• _DIRECTIONS_: Put the lines below, from the one containing "genus: Ruellia" down through the one containing "common name: Water horsetail", into a numbered list with no blank lines.

(Collected data entries)
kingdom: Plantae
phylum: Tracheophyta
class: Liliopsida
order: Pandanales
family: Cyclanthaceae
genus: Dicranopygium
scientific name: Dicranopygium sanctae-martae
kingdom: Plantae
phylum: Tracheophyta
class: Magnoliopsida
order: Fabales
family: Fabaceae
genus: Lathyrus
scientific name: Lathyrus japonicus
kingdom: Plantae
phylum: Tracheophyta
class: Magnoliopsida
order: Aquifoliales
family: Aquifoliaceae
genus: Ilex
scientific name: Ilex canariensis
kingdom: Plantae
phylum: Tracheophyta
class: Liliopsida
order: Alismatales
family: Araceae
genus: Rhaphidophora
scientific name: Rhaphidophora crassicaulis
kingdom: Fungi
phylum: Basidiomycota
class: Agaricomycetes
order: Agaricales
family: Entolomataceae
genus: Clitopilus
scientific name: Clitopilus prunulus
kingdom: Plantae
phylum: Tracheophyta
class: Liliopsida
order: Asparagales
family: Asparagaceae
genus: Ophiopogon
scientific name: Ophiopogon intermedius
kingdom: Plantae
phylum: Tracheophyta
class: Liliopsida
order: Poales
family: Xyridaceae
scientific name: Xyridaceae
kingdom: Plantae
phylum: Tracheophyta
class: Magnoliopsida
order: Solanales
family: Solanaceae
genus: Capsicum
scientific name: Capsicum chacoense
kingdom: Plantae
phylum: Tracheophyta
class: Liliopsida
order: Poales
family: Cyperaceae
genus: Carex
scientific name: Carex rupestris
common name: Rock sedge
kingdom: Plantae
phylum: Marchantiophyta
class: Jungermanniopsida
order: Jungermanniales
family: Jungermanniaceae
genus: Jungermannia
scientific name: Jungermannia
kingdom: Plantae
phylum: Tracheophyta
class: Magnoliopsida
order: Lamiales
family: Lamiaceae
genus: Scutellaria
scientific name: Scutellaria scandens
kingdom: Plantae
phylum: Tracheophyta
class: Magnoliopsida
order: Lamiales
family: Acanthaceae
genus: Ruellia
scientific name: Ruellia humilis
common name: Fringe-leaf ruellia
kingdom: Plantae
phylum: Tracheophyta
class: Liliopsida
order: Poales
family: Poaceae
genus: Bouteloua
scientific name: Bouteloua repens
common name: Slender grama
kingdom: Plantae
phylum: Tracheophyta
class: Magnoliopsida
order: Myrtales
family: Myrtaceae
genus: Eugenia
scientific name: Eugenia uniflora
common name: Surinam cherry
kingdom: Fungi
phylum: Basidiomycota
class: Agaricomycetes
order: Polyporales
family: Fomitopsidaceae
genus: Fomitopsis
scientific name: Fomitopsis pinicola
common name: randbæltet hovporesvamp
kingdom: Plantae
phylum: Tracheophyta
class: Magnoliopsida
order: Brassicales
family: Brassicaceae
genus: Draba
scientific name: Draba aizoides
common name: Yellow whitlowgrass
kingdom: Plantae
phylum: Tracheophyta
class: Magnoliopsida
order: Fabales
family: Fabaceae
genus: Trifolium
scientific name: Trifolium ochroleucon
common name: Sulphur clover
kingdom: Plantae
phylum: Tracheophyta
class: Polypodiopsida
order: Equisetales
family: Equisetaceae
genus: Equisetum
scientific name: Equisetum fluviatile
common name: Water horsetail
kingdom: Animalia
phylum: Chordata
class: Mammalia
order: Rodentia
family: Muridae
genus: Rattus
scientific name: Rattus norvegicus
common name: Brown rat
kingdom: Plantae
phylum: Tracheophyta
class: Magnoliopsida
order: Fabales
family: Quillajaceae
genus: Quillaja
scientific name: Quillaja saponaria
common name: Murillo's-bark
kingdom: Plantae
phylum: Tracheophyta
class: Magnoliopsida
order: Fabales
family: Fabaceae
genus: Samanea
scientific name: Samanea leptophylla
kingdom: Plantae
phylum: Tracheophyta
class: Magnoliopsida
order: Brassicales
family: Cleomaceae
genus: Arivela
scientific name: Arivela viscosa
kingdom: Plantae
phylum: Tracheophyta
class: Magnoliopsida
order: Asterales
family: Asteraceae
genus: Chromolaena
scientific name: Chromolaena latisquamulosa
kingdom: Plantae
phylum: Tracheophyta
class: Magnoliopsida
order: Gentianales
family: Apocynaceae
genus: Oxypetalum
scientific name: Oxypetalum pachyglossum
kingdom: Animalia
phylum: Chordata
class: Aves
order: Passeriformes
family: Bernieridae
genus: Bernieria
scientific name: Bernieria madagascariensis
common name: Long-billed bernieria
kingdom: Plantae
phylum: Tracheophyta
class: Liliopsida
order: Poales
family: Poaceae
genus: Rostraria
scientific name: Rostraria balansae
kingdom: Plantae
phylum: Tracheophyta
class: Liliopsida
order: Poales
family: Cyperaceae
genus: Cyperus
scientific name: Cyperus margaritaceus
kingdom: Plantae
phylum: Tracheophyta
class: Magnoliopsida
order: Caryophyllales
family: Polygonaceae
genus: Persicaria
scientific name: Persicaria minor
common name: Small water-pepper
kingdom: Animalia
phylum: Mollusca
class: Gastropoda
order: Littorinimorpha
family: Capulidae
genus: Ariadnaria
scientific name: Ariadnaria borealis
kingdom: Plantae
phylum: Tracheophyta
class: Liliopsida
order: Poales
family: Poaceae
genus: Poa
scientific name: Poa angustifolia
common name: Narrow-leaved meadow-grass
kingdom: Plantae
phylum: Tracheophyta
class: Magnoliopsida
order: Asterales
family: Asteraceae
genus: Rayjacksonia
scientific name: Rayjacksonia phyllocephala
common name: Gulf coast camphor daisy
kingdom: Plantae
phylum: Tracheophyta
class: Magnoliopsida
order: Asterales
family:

• _ANSWER TO THIS TASK_:
1. genus: Ruellia
2. scientific name: Ruellia humilis
3. common name: Fringe-leaf ruellia
4. kingdom: Plantae
5. phylum: Tracheophyta
6. class: Liliopsida
7. order: Poales
8. family: Poaceae
9. genus: Bouteloua
10. scientific name: Bouteloua repens
11. common name: Slender grama
12. kingdom: Plantae
13. phylum: Tracheophyta
14. class: Magnoliopsida
15. order: Myrtales
16. family: Myrtaceae
17. genus: Eugenia
18. scientific name: Eugenia uniflora
19. common name: Surinam cherry
20. kingdom: Fungi
21. phylum: Basidiomycota
22. class: Agaricomycetes
23. order: Polyporales
24. family: Fomitopsidaceae
25. genus: Fomitopsis
26. scientific name: Fomitopsis pinicola
27. common name: randbæltet hovporesvamp
28. kingdom: Plantae
29. phylum: Tracheophyta
30. class: Magnoliopsida
31. order: Brassicales
32. family: Brassicaceae
33. genus: Draba
34. scientific name: Draba aizoides
35. common name: Yellow whitlowgrass
36. kingdom: Plantae
37. phylum: Tracheophyta
38. class: Magnoliopsida
39. order: Fabales
40. family: Fabaceae
41. genus: Trifolium
42. scientific name: Trifolium ochroleucon
43. common name: Sulphur clover
44. kingdom: Plantae
45. phylum: Tracheophyta
46. class: Polypodiopsida
47. order: Equisetales
48. family: Equisetaceae
49. genus: Equisetum
50. scientific name: Equisetum fluviatile
51. common name: Water horsetail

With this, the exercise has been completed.